Hotwire Blog

01 June, 2007

Do you use VoiP? You geek!



It’s official – if you use Skype you’re a geek. A Forrester Research report published earlier this month titled The VoIP Customer Experience: Work In Progress concludes the major VoIP players “have to radically improve the experience” to attract mainstream users.

So far, the big players such as Skype and Google have done very well at attracting the geeks… I mean early adopters (hey, I’m one too). But they have now hit a wall and can’t penetrate beyond the five percent of the population who love to download, wear headsets and don’t mind crackly calls.

“Bit obvious” you say?

I don’t think so. Skype sold last year for $2.6 billion plus stock. Surely this astronomical valuation was for more than its ability to reach the early adopters who are using Skype purely to make free PC-to-PC calls.

And the tech-savvy market is growing isn’t it? Uptake of new technology is increasingly swift and we are all now familiar with gigabytes and Googles, video on demand and megapixel cameras.

So why are the purveyors of VoIP failing to reach the mainstream?

I can’t help but think that the technology breakthroughs that make it are those that make our lives easier, not just cheaper. Don’t get me wrong, money is important, but is so important that we are willing to make calls while tied to our computers.

One of our clients in the VoIP space, Jajah, announced this week that they have received investments from Intel and Deutsche Telekom. While the amounts involved are fairly small, the impact is potentially massive. The big players are embracing VoIP for the first time, giving it the first realistic chance of reaching a mass audience.

This is one geek who can’t wait.

Measurements in a new media world

On Thursday (31 May), we spoke at a Dow Jones Expert Series event on measurement and it raised some interesting questions about measurement in both traditional media, and increasingly new media.

It was clear from the interest of the delegates that measurement is an area where PR agencies and clients alike are seeking ways to improve and develop. PR has been for many years seen as the ‘un-measurable’ of the marketing mix. While it is changing (quite rightly), if yesterday's event showed anything, it was that there are still many PR professionals that put measurement in the 'nice to have but not essential' bracket. Unless measurement is put at the heart of a PR campaigns then how do you know it is effective? How do you adapt and learn from past activities?
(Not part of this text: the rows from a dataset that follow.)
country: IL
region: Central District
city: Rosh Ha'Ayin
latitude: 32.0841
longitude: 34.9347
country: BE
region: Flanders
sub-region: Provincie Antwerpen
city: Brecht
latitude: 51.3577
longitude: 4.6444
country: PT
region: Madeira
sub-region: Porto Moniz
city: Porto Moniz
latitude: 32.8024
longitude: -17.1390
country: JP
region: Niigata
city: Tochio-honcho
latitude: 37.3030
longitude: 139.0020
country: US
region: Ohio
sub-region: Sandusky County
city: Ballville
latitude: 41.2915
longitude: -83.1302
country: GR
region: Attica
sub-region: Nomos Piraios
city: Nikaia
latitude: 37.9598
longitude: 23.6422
How do you justify PR spend?

In traditional media, there are lots of tools to help improve measurement. We already use several products with clients, as well as our own methodology, to help measure campaigns. However, measurement is a continual process and we (like many others in the marketing industry) are actively seeking ways to build more sophistication and tools into all our campaigns. Hopefully there will be more to say on this later in the year.

However, while clients are increasingly looking at investing in measurement of traditional media coverage in print, online and broadcast, the world of new media is a completely different world and many PR professionals have yet to grapple with it fully. We believe that in the new media world measurement really morphs into monitoring and our fellow speakers yesterday agreed. Indeed, how do you measure 83.7 million blogs (according to Technorati and growing at 180,000 a day)?
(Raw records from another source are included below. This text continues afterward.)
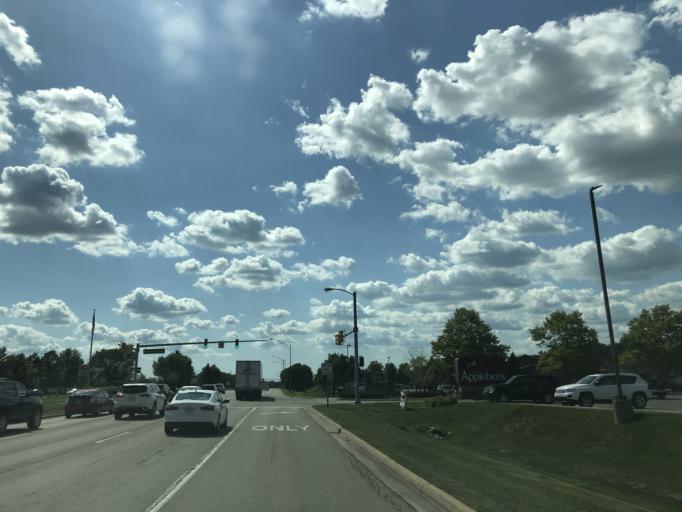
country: US
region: Michigan
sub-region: Kent County
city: Grandville
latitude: 42.8827
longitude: -85.7521
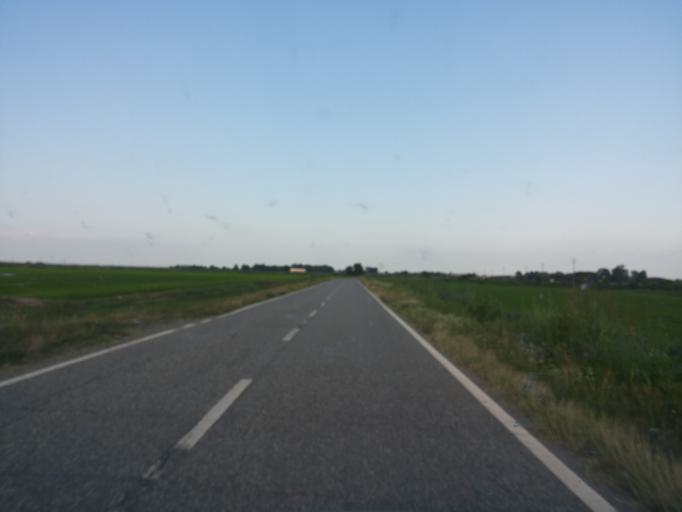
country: IT
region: Piedmont
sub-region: Provincia di Vercelli
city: Stroppiana
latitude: 45.2629
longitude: 8.4471
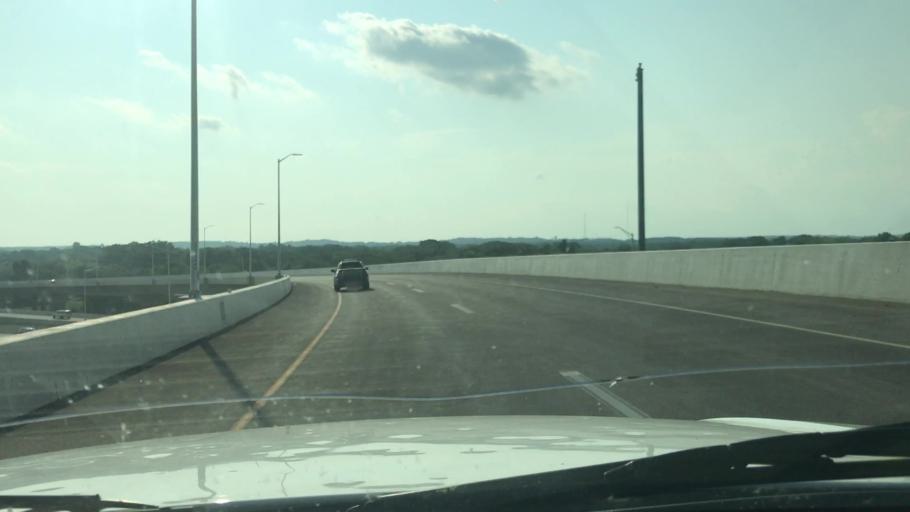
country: US
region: Wisconsin
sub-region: Brown County
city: Howard
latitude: 44.5592
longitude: -88.0498
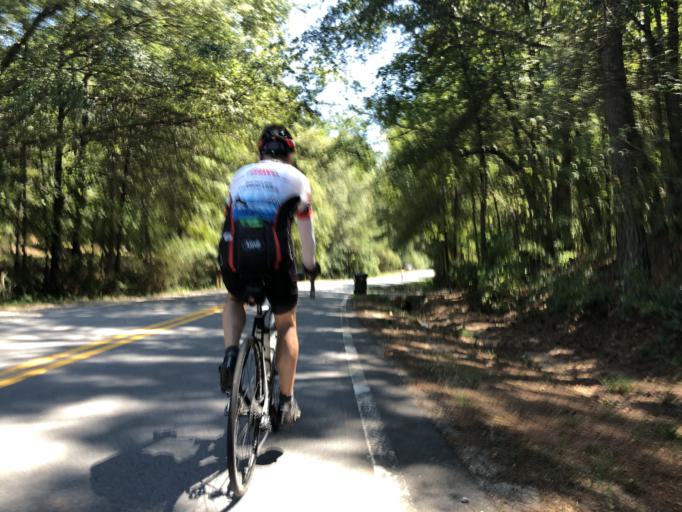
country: US
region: Georgia
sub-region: Fulton County
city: Chattahoochee Hills
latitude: 33.4941
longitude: -84.8196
By monitoring the blogosphere organisations can see whether there are potential issues to manage or indeed, opportunities to predict big stories and take them out to the traditional media, as well as responding to relevant and influential blogs. In particular, monitoring can raise alarm bells before an issue hits the mainstream, or at the very worst, allows you to have messages and responses ready. Apple’s monitoring of blogs around its release of the iPod Nano is the perfect example of seeing an issue early (easily scratched screens) and responding in the appropriate manner to reduce the potential negative impact to iPod sales and Apple’s brand.
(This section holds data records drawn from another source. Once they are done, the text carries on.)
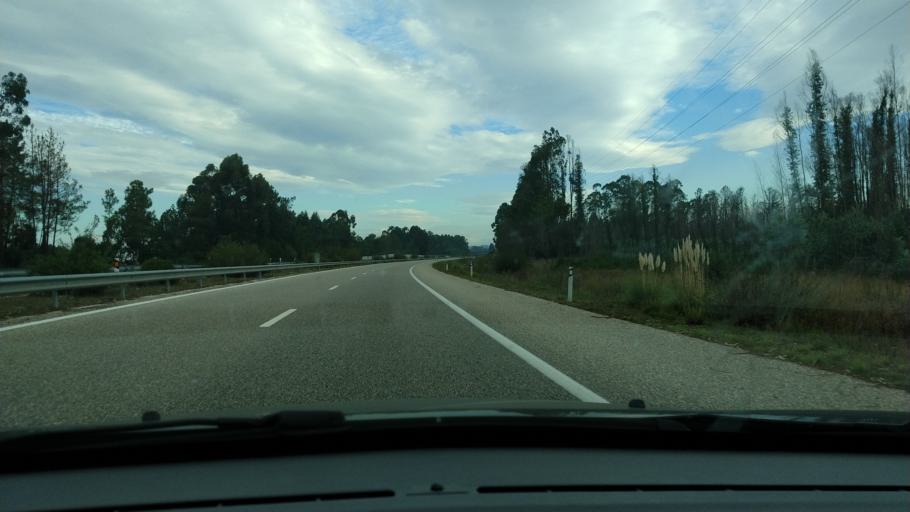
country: PT
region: Coimbra
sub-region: Mira
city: Mira
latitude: 40.4773
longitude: -8.6885
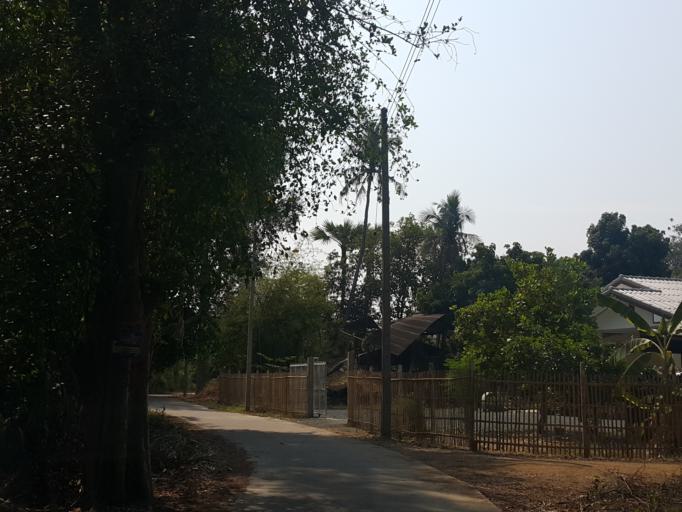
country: TH
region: Chiang Mai
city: San Kamphaeng
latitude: 18.7551
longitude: 99.1389
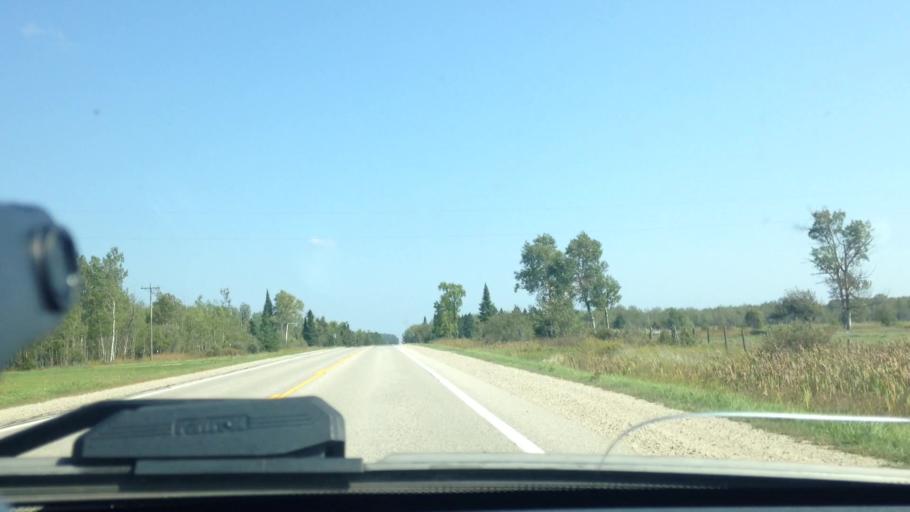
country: US
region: Michigan
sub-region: Luce County
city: Newberry
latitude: 46.3105
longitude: -85.6005
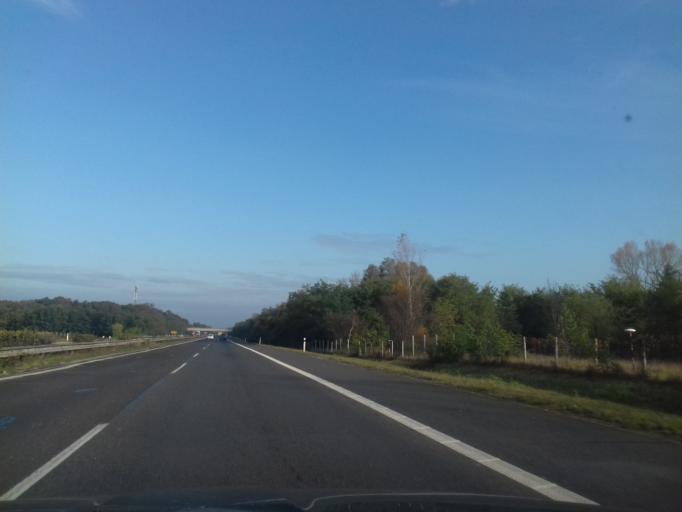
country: SK
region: Bratislavsky
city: Stupava
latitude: 48.3425
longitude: 17.0231
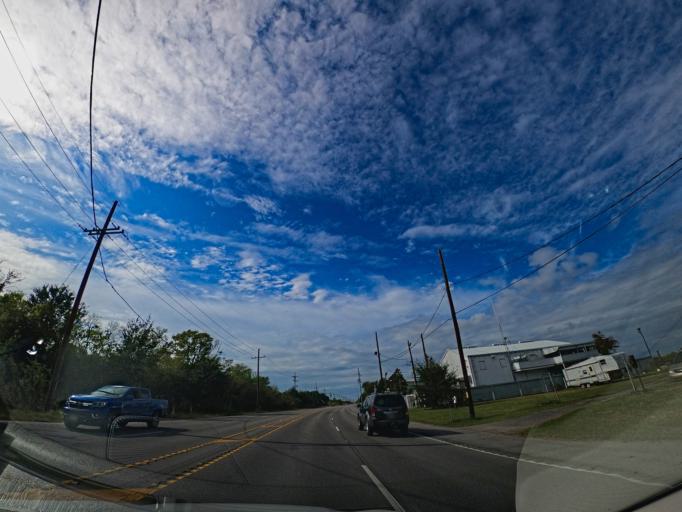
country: US
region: Louisiana
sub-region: Saint Tammany Parish
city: Eden Isle
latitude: 30.0687
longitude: -89.8358
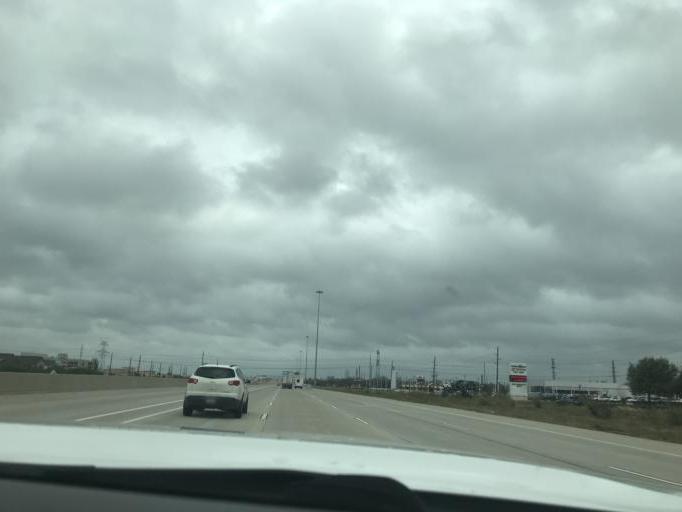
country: US
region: Texas
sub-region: Fort Bend County
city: Greatwood
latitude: 29.5594
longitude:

The PR industry is recognising that in the new media world we now live and work in measurement is changing. For traditional media, there are increasingly sophisticated tools to track and measure campaigns, yet in the new media world, monitoring must be brought into the fold. A combination of measurement and monitoring is required to give a full picture of the traditional and new media landscapes and for communication campaigns to be truly effective.